● **What the exercise asks**
Report each line of the material that contains the string "백광산업", reproducing every such line in full.

[Working data Boundary: Start]

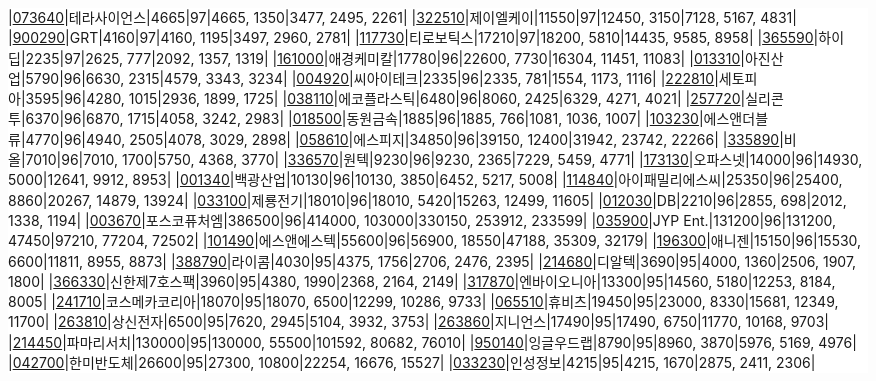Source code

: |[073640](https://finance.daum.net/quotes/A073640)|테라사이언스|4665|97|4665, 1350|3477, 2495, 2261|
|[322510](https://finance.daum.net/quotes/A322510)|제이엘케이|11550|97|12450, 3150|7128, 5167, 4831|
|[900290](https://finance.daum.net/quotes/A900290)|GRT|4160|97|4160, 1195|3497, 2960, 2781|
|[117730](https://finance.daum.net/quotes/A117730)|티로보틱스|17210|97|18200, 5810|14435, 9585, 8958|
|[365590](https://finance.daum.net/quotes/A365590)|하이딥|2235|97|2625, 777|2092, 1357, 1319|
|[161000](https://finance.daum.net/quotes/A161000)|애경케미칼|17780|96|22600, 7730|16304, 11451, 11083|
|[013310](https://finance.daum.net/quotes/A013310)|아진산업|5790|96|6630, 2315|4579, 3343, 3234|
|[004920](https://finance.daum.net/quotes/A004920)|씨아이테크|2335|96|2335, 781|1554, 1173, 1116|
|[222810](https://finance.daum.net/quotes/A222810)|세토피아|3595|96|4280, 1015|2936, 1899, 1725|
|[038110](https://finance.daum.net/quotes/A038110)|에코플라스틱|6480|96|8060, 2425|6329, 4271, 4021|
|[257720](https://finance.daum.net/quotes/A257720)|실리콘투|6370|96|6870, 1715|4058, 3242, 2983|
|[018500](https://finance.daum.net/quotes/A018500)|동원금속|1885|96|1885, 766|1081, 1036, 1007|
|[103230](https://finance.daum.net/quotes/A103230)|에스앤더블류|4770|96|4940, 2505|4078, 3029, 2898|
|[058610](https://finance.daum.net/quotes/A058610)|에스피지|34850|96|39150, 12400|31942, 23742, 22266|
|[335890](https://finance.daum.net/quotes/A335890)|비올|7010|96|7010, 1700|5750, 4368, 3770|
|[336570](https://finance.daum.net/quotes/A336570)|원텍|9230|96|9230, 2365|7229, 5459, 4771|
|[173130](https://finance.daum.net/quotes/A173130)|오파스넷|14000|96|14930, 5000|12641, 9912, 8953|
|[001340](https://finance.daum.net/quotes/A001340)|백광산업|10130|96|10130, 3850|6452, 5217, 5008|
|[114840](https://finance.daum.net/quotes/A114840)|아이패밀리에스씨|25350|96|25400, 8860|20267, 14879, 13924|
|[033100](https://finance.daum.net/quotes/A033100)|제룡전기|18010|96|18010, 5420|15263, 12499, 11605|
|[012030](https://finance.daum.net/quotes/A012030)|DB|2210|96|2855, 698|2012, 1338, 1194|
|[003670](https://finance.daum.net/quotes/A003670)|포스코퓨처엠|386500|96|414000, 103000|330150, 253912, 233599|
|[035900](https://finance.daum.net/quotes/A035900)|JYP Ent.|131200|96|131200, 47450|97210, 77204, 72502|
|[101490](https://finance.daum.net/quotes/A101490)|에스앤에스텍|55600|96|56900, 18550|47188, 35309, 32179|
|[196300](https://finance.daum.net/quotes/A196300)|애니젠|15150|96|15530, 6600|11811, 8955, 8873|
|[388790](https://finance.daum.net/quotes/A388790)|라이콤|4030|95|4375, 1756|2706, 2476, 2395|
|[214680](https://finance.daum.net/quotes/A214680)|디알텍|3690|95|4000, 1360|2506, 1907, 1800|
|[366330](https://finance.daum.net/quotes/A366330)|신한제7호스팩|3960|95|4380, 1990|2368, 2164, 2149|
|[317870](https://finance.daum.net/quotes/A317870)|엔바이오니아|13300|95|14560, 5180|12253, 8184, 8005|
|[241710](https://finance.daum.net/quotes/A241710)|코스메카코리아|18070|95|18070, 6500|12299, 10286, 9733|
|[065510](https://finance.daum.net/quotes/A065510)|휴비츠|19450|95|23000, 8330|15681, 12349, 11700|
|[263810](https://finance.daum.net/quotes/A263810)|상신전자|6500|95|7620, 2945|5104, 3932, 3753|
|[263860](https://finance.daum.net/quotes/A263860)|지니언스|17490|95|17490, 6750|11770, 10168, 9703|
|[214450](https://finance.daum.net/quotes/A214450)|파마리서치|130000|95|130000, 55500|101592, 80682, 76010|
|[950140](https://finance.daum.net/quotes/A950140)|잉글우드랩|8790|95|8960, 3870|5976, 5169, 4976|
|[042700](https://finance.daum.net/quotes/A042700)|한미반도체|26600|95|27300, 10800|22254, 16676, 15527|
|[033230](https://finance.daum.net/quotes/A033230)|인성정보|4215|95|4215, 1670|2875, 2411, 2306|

[Working data Boundary: End]

● **Solution below**
|[001340](https://finance.daum.net/quotes/A001340)|백광산업|10130|96|10130, 3850|6452, 5217, 5008|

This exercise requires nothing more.